Heureusement qu’il y a l’école pour se battre sportivement. Un jour, par inattention, j’ai écouté le professeur me parler de la mort du soleil comme si c’était normal, comme si c’était banal, comme s’il en savait quelque chose, ce grand enfant sans rêves honnêtes ! J’ai gagné de nouveaux cauchemars dépourvus d’ombres menaçantes, mais équipés de cette science dont on ne revient pas le matin lorsque le réveil sonne maladroitement.

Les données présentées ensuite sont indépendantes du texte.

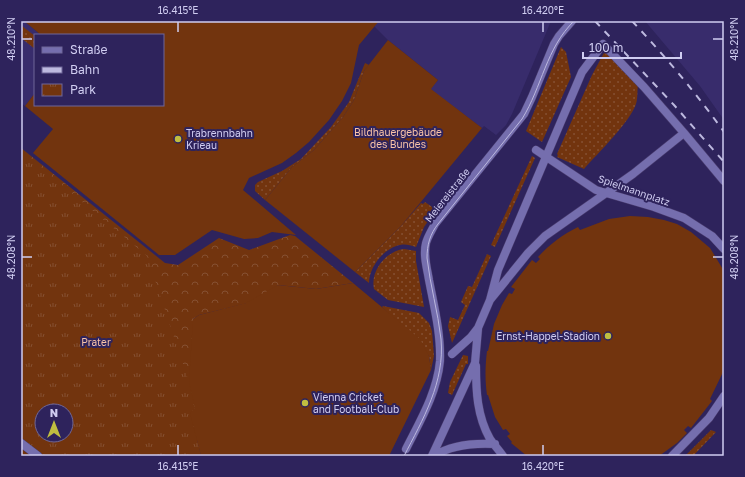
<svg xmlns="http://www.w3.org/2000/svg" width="745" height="477" font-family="'Golos Text',sans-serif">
<defs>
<pattern id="grass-dots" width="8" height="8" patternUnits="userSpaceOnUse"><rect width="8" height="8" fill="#72340e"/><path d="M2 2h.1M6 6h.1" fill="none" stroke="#855032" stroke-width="1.8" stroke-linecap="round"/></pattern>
<pattern id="forest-crowns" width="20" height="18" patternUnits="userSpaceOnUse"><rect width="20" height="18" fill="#72340e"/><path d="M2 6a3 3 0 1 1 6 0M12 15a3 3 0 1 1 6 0" fill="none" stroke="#855032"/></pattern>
<pattern id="park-tufts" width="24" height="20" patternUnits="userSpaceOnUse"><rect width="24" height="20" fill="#72340e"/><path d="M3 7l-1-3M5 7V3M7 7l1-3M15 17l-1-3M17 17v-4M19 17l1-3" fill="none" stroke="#855032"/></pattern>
</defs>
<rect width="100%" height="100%" fill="#2e235c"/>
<!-- built -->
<path fill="#382c6c" d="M21,21H24L41,35H35V93L25,106L21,103Z
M369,21H551L512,114L506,125L496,135L484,126L482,128L430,89L438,80L388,40Z
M645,21H724V120L700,86Z"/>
<!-- grass -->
<path fill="url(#grass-dots)" d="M22,26L35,36V49L21,38V28Z
M561,47L566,52L571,77L542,142L526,131Z
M606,52L638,85C637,91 638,98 636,104C630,122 598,153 584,169L557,157L558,155L557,154L592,75L604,53Z
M365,63L369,65L364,71L354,100L343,117L314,150L292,167L265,200L255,191V185L258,182L282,171L301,159L331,127L349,102Z
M532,156L535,158L495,247L491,245Z
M425,202L435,209V211L424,227L416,247C410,245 405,244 400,245C384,248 369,267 369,283L355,272L401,226L421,203L423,204Z
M404,249L416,251V261L424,307L388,300L374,289C370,271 386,251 404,249Z
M487,254L491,256L452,343L448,326L450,317L458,320L465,305L461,302L468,286L472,287Z
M383,306L419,313L429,323L432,331L434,356L431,370L429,356L382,307Z
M463,355L468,356V364H466L452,395L448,393L450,382Z
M711,430L716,432L693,456H685Z"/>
<!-- forest -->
<path fill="url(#forest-crowns)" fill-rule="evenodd" d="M21,148L165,263L178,265L219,238L249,250L290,235L295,236L353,283L316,289L278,285L264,299L199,315L193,319L197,440L201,456H60L21,426ZM42,411H66V435H42Z"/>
<!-- park -->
<path fill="url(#park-tufts)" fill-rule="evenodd" d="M21,151L147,256L189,382L195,408L190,413L201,456H21ZM42,411H66V435H42Z"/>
<!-- garden -->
<path fill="#72340e" d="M24,21H379L359,45L351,83L342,101L329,120L309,142L296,153L282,163L249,178L243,190L296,235L272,232L258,238L244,239L212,230L175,255H159L33,153L53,129L25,106L35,93V105H163V35H41Z
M388,40L438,80L431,89L482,128L401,226L355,272L265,200L292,167L314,150L343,117L354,100L364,71Z
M630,216L648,217L664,220L677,224L691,232L710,248L724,271V370L710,399L712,401L691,428L688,426L684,430L687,433L677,443L659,456H527L511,443L512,442L507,436L510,434L506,429L503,430L495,417L488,395H487C485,382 485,366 487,351H488L494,324L502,305L509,293L512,294L515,289L511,287L532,260L536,263L540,259L538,257C550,244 562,235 578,227L580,230L609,219Z
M353,283L420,339L429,356L431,370L389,456H201L190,413L195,408L189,382L193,319L199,315L246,303L278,285L316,289Z"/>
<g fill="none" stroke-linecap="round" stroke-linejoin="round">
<!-- minor casing -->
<g stroke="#483b6d" stroke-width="9">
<path id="minor" d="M684,133L724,181
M536,150L596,190L654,207L684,218L712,236L724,249
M452,354L471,337L478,328L490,300L528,253L545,236L633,174L684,133L644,87L603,44L582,72L498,270L490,300
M476,366C476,391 477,416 490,439C494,445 499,450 503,456
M21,443L38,456
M406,449C420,421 437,393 440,361C441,334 434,306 429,280C427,268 423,255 426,243C428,236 432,230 435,224L524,114L532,97L554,44L559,36L572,21
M432,456L475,363L478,329
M434,456C451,445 476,443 495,444
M672,456L709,418L724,396"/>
</g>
<!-- minor -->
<use href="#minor" stroke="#756eae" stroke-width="8"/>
<!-- tram -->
<path stroke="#bdb9df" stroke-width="1" d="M404,456C423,419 445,382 441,339C438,312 430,285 427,258C427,245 430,234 438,224L522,119C542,87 546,48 574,21"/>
<!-- rail -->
<path stroke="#bdb9df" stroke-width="2" stroke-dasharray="7 7" stroke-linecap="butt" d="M595,21L674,105L724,162
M632,21C665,56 696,93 724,132"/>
</g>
<!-- ticks -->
<path fill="none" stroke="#d0cdf1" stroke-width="1.5" d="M178,22V32M543,22V32M22,39H32M713,39H723M22,257H32M713,257H723M178,445V455M543,445V455"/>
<!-- markers -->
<g fill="#c0be40" stroke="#2e235c" stroke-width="1.5">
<circle cx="178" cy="139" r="4"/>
<circle cx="608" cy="336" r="4"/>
<circle cx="305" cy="403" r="4"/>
</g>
<g text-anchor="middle" stroke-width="4" stroke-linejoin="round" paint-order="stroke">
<!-- park labels -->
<g font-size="10" fill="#f9c3a7" stroke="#2e235c">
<text x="398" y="136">Bildhauergebäude<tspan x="398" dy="12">des Bundes</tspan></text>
<text x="96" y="346">Prater</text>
</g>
<!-- poi labels -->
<g font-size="10" fill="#d0cdf1" stroke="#2e235c" text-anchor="start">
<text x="186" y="137">Trabrennbahn<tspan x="186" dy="12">Krieau</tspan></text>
<text x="600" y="340" text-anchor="end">Ernst-Happel-Stadion</text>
<text x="313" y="401">Vienna Cricket<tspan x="313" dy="12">and Football-Club</tspan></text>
</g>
<!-- street labels -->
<g font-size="10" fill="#d0cdf1" stroke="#2e235c">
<text transform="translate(634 190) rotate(19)" y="4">Spielmannplatz</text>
<text transform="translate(447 195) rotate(-52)" y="4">Meiereistraße</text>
</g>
</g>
<!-- border -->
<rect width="745" height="477" fill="none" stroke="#2e235c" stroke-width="44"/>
<!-- legend -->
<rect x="34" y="34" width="130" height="72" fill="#2e235c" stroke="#6f6798"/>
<rect x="42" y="47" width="20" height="6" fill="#756eae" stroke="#6f6798"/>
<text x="70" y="54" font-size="12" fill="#d0cdf1">Straße</text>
<rect x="42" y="67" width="20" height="6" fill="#bdb9df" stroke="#6f6798"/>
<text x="70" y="74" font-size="12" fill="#d0cdf1">Bahn</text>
<rect x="42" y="84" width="20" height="12" fill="url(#park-tufts)" stroke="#6f6798"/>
<text x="70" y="94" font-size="12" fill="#d0cdf1">Park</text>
<!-- north arrow -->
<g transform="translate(54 423)"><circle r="19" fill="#2e235c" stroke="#6f6798"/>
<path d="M0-3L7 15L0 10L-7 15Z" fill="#c0be40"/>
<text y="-6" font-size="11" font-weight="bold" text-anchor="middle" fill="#d0cdf1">N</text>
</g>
<!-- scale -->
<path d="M583 52v6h98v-6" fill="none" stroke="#d0cdf1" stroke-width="2"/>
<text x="589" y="52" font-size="12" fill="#d0cdf1" stroke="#2e235c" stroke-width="3" paint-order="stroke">100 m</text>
<rect x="22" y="22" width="701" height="433" fill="none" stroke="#d0cdf1" stroke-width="1.5"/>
<g font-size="10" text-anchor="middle" fill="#d0cdf1">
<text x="178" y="14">16.415°E</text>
<text x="543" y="14">16.420°E</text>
<text transform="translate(11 39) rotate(-90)" y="4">48.210°N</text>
<text transform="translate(734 39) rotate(-90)" y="4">48.210°N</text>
<text transform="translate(11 257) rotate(-90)" y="4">48.208°N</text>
<text transform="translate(734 257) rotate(-90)" y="4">48.208°N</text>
<text x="178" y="470">16.415°E</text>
<text x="543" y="470">16.420°E</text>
</g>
</svg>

Avant de ne jamais me coucher, je fais mon remake du 7ème jour entre la porte d’entrée de ma chambre en plein chaos et la fenêtre ébréchée, coupable de laisser rentrer le soleil sans autorisation. En dehors, se trouvent les adultes, ceux qui n’ont rien de si exceptionnel vu leurs promesses intenables pour se penser si importants entre eux. Le seul qui compte pour moi se nomme maman.

Maman a eu le dernier mot ce soir-là en m’ignorant. J’ai dû courir plus vite que son ombre – entre rage sans raison et détresse trop évidente – pour trouver une autre maison en bois où personne ne voulait être roi sauf moi. J’avais la tête de l’emploi, un CV qui tenait la route, mais les épaules, je ne sais pas. Qui se soucie d’avoir des épaules d’ailleurs ?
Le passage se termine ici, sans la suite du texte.